- **Selected text**:
Open MPI logo

Open MPI User's Mailing List Archives

  |   Home   |   Support   |   FAQ   |   all Open MPI User's mailing list

Subject: Re: [OMPI users] Could following situations caused by RDMA mcaparameters?
From: Jeff Squyres (jsquyres_at_[hidden])
Date: 2009-04-22 11:00:12


On Apr 21, 2009, at 11:01 AM, Tsung Han Shie wrote:

> I tried to increase speed of a program with openmpi-1.1.3

Did you mean 1.1.3 or 1.3.1?

> by adding following 4 parameters into openmpi-mca-params.conf file.
>
> mpi_leave_pinned=1
> btl_openib_eager_rdma_num=128
> btl_openib_max_eager_rdma=128
> btl_openib_eager_limit=1024

If you meant 1.3.1 above, please see the following message about an
important bug in 1.3 and 1.3.1 with the use of mpi_leave_pinned:

     http://www.open-mpi.org/community/lists/announce/2009/03/0029.php

> and then, I ran my program twice(124 processes on 31 nodes). one
> with "mpi_leave_pinned=1", another with "mpi_leave_pinned=0".

- **Provided data**:
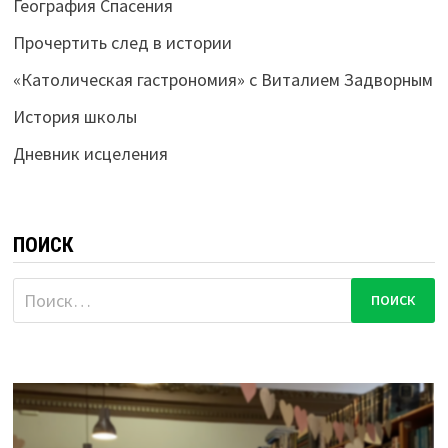
География Спасения
Прочертить след в истории
«Католическая гастрономия» с Виталием Задворным
История школы
Дневник исцеления
ПОИСК
Найти:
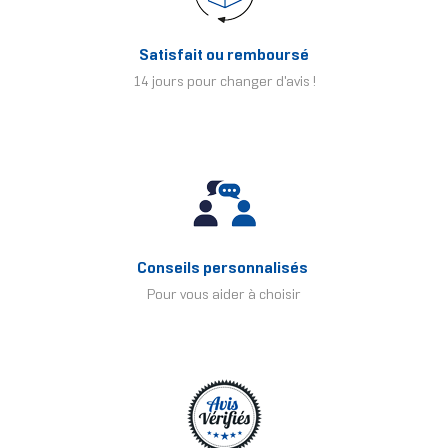
Satisfait ou remboursé
14 jours pour changer d'avis !
Conseils personnalisés
Pour vous aider à choisir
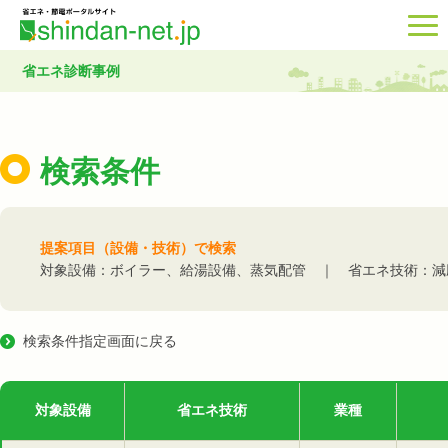
省エネ診断事例
検索条件
提案項目（設備・技術）で検索
対象設備：ボイラー、給湯設備、蒸気配管 ｜ 省エネ技術：減
検索条件指定画面に戻る
対象設備
省エネ技術
業種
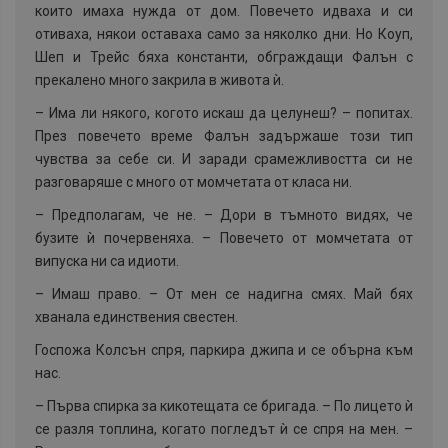
които имаха нужда от дом. Повечето идваха и си
отиваха, някои оставаха само за няколко дни. Но Коуп,
Шеп и Трейс бяха константи, обграждащи Фалън с
прекалено много закрила в живота ѝ.
–
Има ли някого, когото искаш да целунеш? – попитах.
През повечето време Фалън задържаше този тип
чувства за себе си. И заради срамежливостта си не
разговаряше с много от момчетата от класа ни.
–
Предполагам, че не. – Дори в тъмното видях, че
бузите ѝ почервеняха. – Повечето от момчетата от
випуска ни са идиоти.
–
Имаш право. – От мен се надигна смях. Май бях
хванала единствения свестен.
Госпожа Колсън спря, паркира джипа и се обърна към
нас.
–
Първа спирка за кикотещата се бригада. – По лицето ѝ
се разля топлина, когато погледът ѝ се спря на мен. –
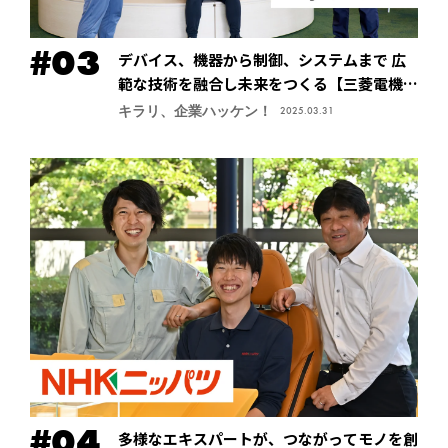
デバイス、機器から制御、システムまで 広
範な技術を融合し未来をつくる【三菱電機株
式会社・先端技術総合研究所】
キラリ、企業ハッケン！
2025.03.31
多様なエキスパートが、つながってモノを創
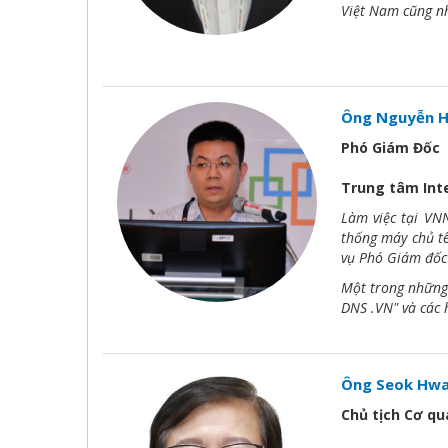
Việt Nam cũng nh
Ông Nguyễn H
Phó Giám Đốc
Trung tâm Int
Làm việc tại VN
thống máy chủ t
vụ Phó Giám đốc
Một trong những 
DNS .VN" và các h
Ông Seok Hwa
Chủ tịch Cơ qu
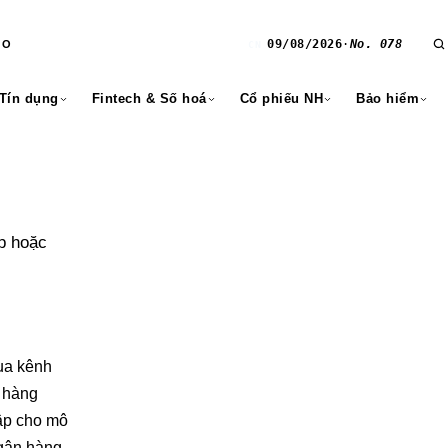
09/08/2026
·
No. 078
RO
CN
 Tín dụng
Fintech & Số hoá
Cổ phiếu NH
Bảo hiểm
p hoặc
ua kênh
n hàng
ập cho mô
ngân hàng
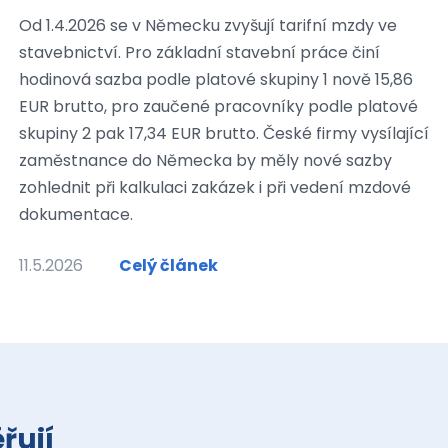
Od 1.4.2026 se v Německu zvyšují tarifní mzdy ve
stavebnictví. Pro základní stavební práce činí
hodinová sazba podle platové skupiny 1 nově 15,86
EUR brutto, pro zaučené pracovníky podle platové
skupiny 2 pak 17,34 EUR brutto. České firmy vysílající
zaměstnance do Německa by měly nové sazby
zohlednit při kalkulaci zakázek i při vedení mzdové
dokumentace.
11.5.2026
Celý článek
řují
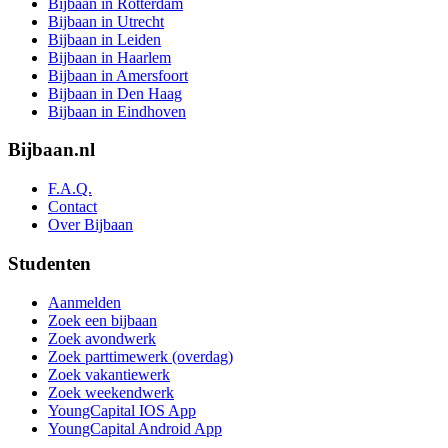
Bijbaan in Rotterdam
Bijbaan in Utrecht
Bijbaan in Leiden
Bijbaan in Haarlem
Bijbaan in Amersfoort
Bijbaan in Den Haag
Bijbaan in Eindhoven
Bijbaan.nl
F.A.Q.
Contact
Over Bijbaan
Studenten
Aanmelden
Zoek een bijbaan
Zoek avondwerk
Zoek parttimewerk (overdag)
Zoek vakantiewerk
Zoek weekendwerk
YoungCapital IOS App
YoungCapital Android App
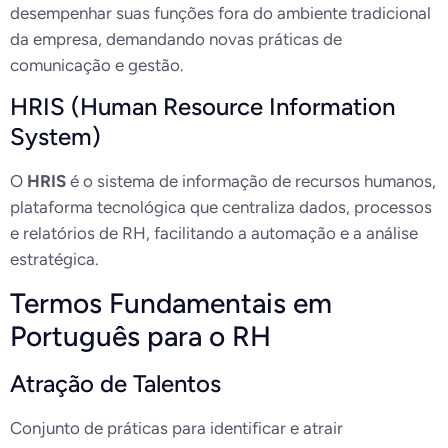
desempenhar suas funções fora do ambiente tradicional
da empresa, demandando novas práticas de
comunicação e gestão.
HRIS (Human Resource Information
System)
O
HRIS
é o sistema de informação de recursos humanos,
plataforma tecnológica que centraliza dados, processos
e relatórios de RH, facilitando a automação e a análise
estratégica.
Termos Fundamentais em
Português para o RH
Atração de Talentos
Conjunto de práticas para identificar e atrair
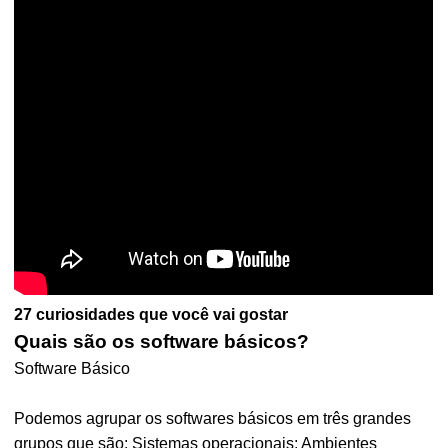
27 curiosidades que você vai gostar
Quais são os software básicos?
Software Básico
Podemos agrupar os softwares básicos em três grandes
grupos que são: Sistemas operacionais; Ambientes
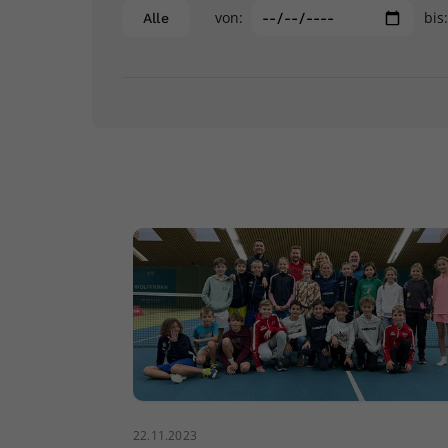
von:
bis
Alle
22.11.2023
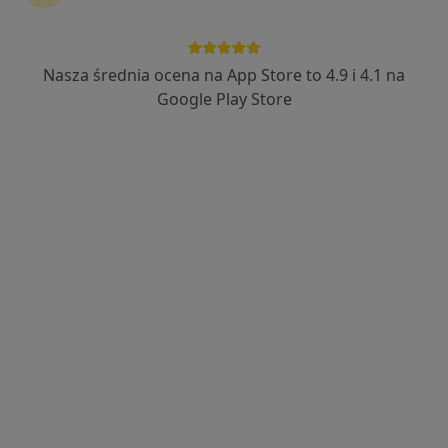
USG ciąży transvaginalne
Nasza średnia ocena na App Store to 4.9 i 4.1 na
USG ginekologiczne przez powłoki brzuszne
Google Play Store
Inne usługi
dr n. med. Andrzej Gałązka
·
Więcej
Ginekolog
190 opinii
Adres 1
Adres 2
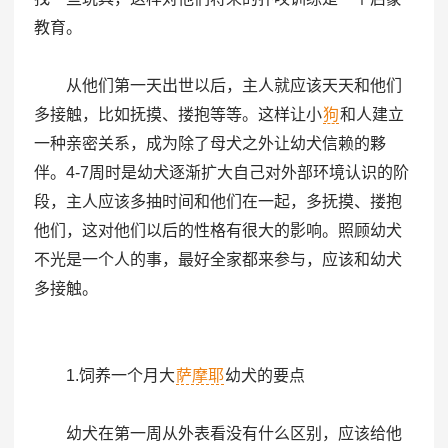
教育。
从他们第一天出世以后，主人就应该天天和他们
多接触，比如抚摸、搂抱等等。这样让小
狗
和人建立
一种亲密关系，成为除了母犬之外让幼犬信赖的夥
伴。4-7周时是幼犬逐渐扩大自己对外部环境认识的阶
段，主人应该多抽时间和他们在一起，多抚摸、搂抱
他们，这对他们以后的性格有很大的影响。照顾幼犬
不光是一个人的事，最好全家都来参与，应该和幼犬
多接触。
1.饲养一个月大
萨摩耶
幼犬的要点
幼犬在第一周从外表看没有什么区别，应该给他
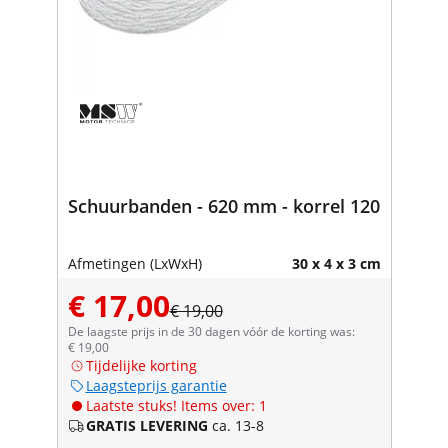
Schuurbanden - 620 mm - korrel 120
Afmetingen (LxWxH)
30 x 4 x 3 cm
€ 17,00
€ 19,00
De laagste prijs in de 30 dagen vóór de korting was:
€ 19,00
Tijdelijke korting
Laagsteprijs garantie
Laatste stuks! Items over: 1
GRATIS LEVERING
ca. 13-8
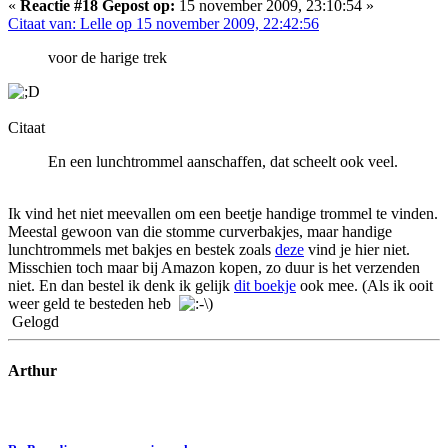
«
Reactie #18 Gepost op:
15 november 2009, 23:10:54 »
Citaat van: Lelle op 15 november 2009, 22:42:56
voor de harige trek
Citaat
En een lunchtrommel aanschaffen, dat scheelt ook veel.
Ik vind het niet meevallen om een beetje handige trommel te vinden.
Meestal gewoon van die stomme curverbakjes, maar handige
lunchtrommels met bakjes en bestek zoals
deze
vind je hier niet.
Misschien toch maar bij Amazon kopen, zo duur is het verzenden
niet. En dan bestel ik denk ik gelijk
dit boekje
ook mee. (Als ik ooit
weer geld te besteden heb
)
Gelogd
Arthur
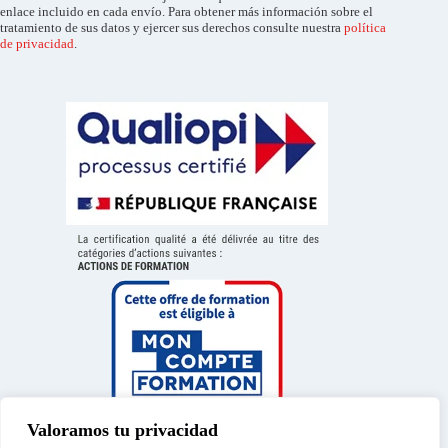
enlace incluido en cada envío. Para obtener más información sobre el
tratamiento de sus datos y ejercer sus derechos consulte nuestra
política
de privacidad
.
Valoramos tu privacidad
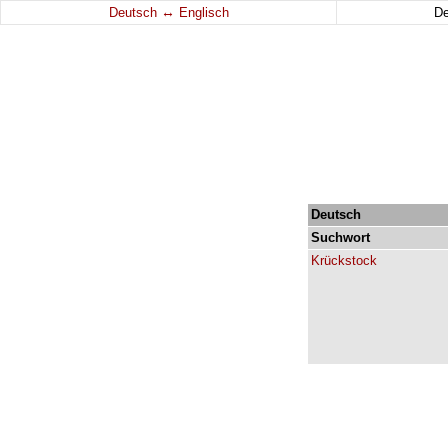
↔
Deutsch
Englisch
D
Deutsch
Suchwort
Krückstock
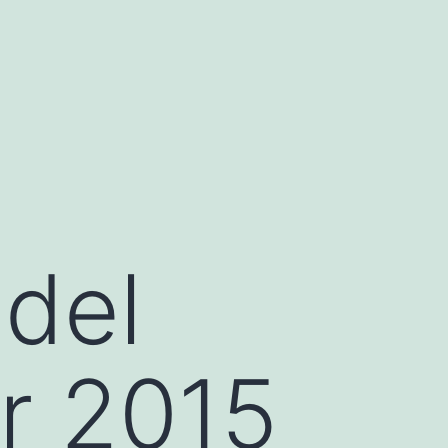
 del
r 2015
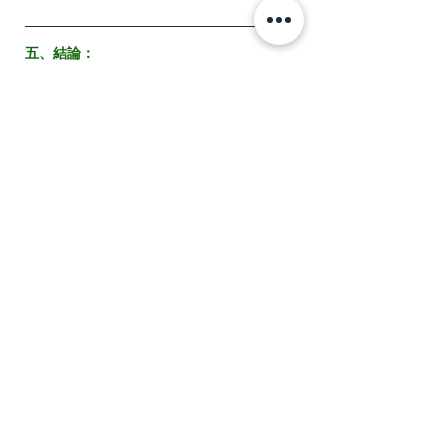
五、結論：
當你看到這裡時，或許你已經有一點
點心動了，也許你也有展開創建自己
《幸福清單》的想法囉！很棒吧！不
要忘記，在這個追求效率的時代，我
們更需要的是學會對自己說：謝謝
你，讓我們一起追求幸福吧。
所以，從今晚開始，當你準備進入夢
鄉之前，給自己一個溫柔的擁抱，放
一首「晚安歌」，讓音樂輕輕哼唱著
對自己的感謝。這是你的時刻，這是
屬於你的《幸福清單》。因為你知
道，你值得擁有所有的幸福和快樂。
嗨，我的朋友，你也有自己接下來的
《幸福清單》想分享的嗎？歡迎你勇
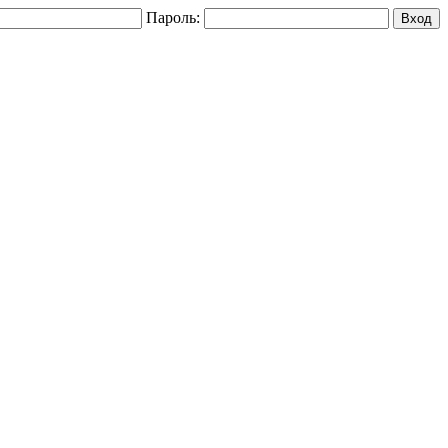
Пароль:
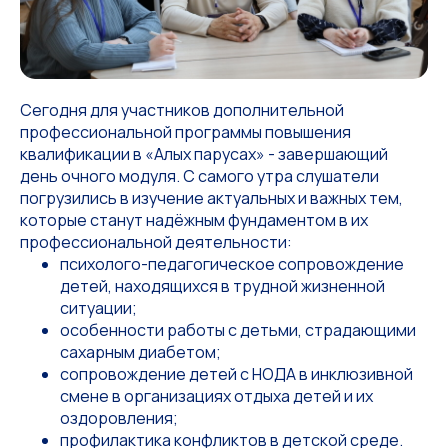
Сегодня для участников дополнительной
профессиональной программы повышения
квалификации в «Алых парусах» - завершающий
день очного модуля. С самого утра слушатели
погрузились в изучение актуальных и важных тем,
которые станут надёжным фундаментом в их
профессиональной деятельности:
психолого-педагогическое сопровождение
детей, находящихся в трудной жизненной
ситуации;
особенности работы с детьми, страдающими
сахарным диабетом;
сопровождение детей с НОДА в инклюзивной
смене в организациях отдыха детей и их
оздоровления;
профилактика конфликтов в детской среде.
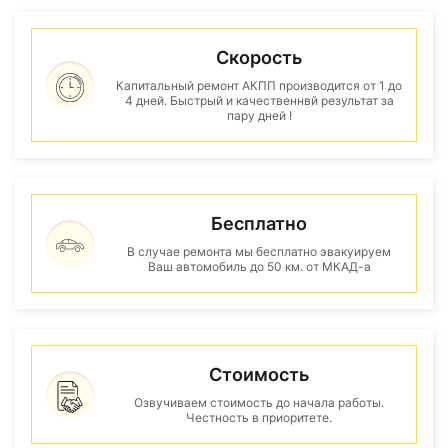
Скорость
Капитальный ремонт АКПП производится от 1 до
4 дней. Быстрый и качественнвй результат за
пару дней !
Бесплатно
В случае ремонта мы бесплатно эвакуируем
Ваш автомобиль до 50 км. от МКАД-а
Стоимость
Озвучиваем стоимость до начала работы.
Честность в приоритете.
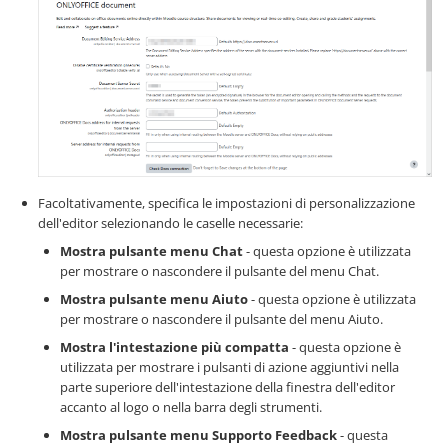
Facoltativamente, specifica le impostazioni di personalizzazione
dell'editor selezionando le caselle necessarie:
Mostra pulsante menu Chat
- questa opzione è utilizzata
per mostrare o nascondere il pulsante del menu Chat.
Mostra pulsante menu Aiuto
- questa opzione è utilizzata
per mostrare o nascondere il pulsante del menu Aiuto.
Mostra l'intestazione più compatta
- questa opzione è
utilizzata per mostrare i pulsanti di azione aggiuntivi nella
parte superiore dell'intestazione della finestra dell'editor
accanto al logo o nella barra degli strumenti.
Mostra pulsante menu Supporto Feedback
- questa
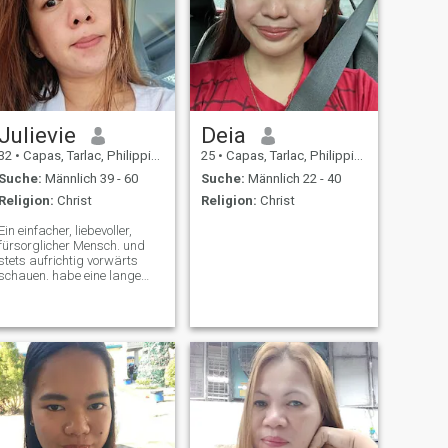
Julievie
Deia
32
•
Capas, Tarlac, Philippinen
25
•
Capas, Tarlac, Philippinen
Suche:
Männlich 39 - 60
Suche:
Männlich 22 - 40
Religion:
Christ
Religion:
Christ
Ein einfacher, liebevoller,
fürsorglicher Mensch. und
stets aufrichtig vorwärts
schauen. habe eine lange
geduldige und
verständnisvolle Person.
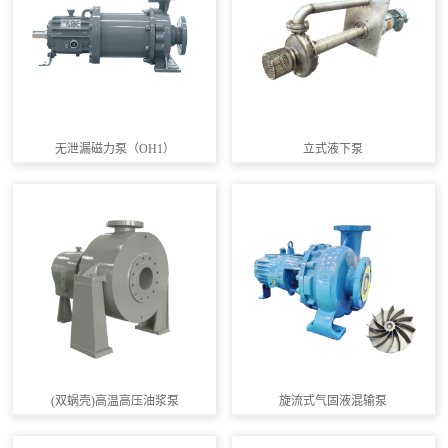
无泄漏磁力泵（OH1）
立式液下泵
(双蜗壳)高温高压油浆泵
旋流式气固液混输泵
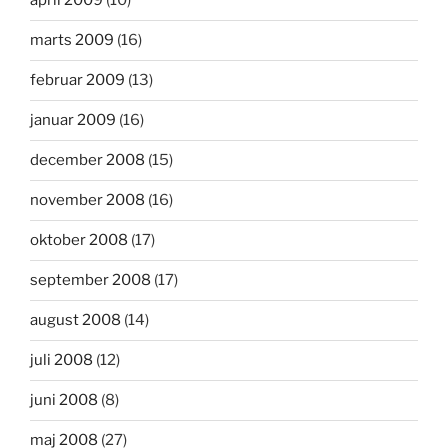
april 2009
(10)
marts 2009
(16)
februar 2009
(13)
januar 2009
(16)
december 2008
(15)
november 2008
(16)
oktober 2008
(17)
september 2008
(17)
august 2008
(14)
juli 2008
(12)
juni 2008
(8)
maj 2008
(27)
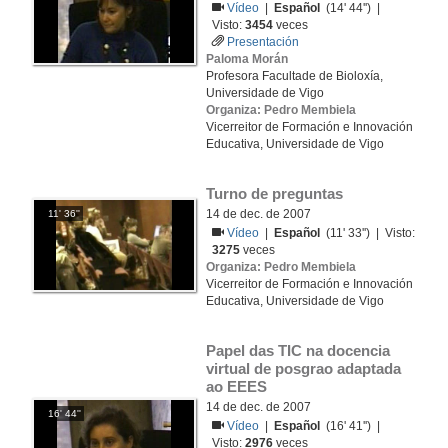
Vídeo
|
Español
(14' 44'') |
Visto:
3454
veces
Presentación
Paloma Morán
Profesora Facultade de Bioloxía,
Universidade de Vigo
Organiza: Pedro Membiela
Vicerreitor de Formación e Innovación
Educativa, Universidade de Vigo
Turno de preguntas
14 de dec. de 2007
11' 36''
Vídeo
|
Español
(11' 33'') | Visto:
3275
veces
Organiza: Pedro Membiela
Vicerreitor de Formación e Innovación
Educativa, Universidade de Vigo
Papel das TIC na docencia 
virtual de posgrao adaptada 
ao EEES
14 de dec. de 2007
16' 44''
Vídeo
|
Español
(16' 41'') |
Visto:
2976
veces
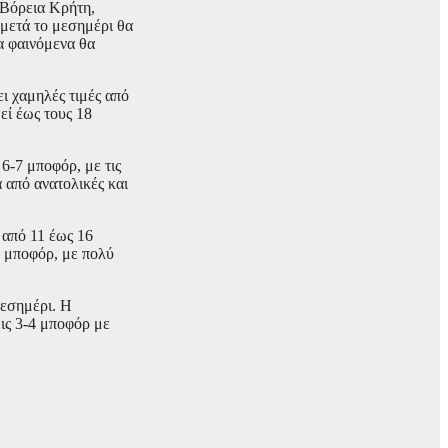
 Βόρεια Κρήτη,
 μετά το μεσημέρι θα
α φαινόμενα θα
ι χαμηλές τιμές από
εί έως τους 18
 6-7 μποφόρ, με τις
ά από ανατολικές και
 από 11 έως 16
7 μποφόρ, με πολύ
μεσημέρι. Η
ις 3-4 μποφόρ με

- **Exercise tasks**:
[1] In the Open MPI mailing list reply, how many processes and nodes did the program run on?
[2] Extend the Open MPI mailing list reply, picking up right after its last sentence.

- **Answers for this exercise**:
[1] 124 processes on 31 nodes.

[2]
> All of them were stopped abnormally with "ctrl+c" and "killall -9
> <program>".

Why -- did they hang?

> After that, I couldn't start to run that program again.

What exactly was the error?

> I checked every nodes with "free -m" and I found that huge amount of
> cached memory were used in each nodes.
> Could this situation be caused by those 4 parameters? IS there
> anyway to free theme?

Probably not.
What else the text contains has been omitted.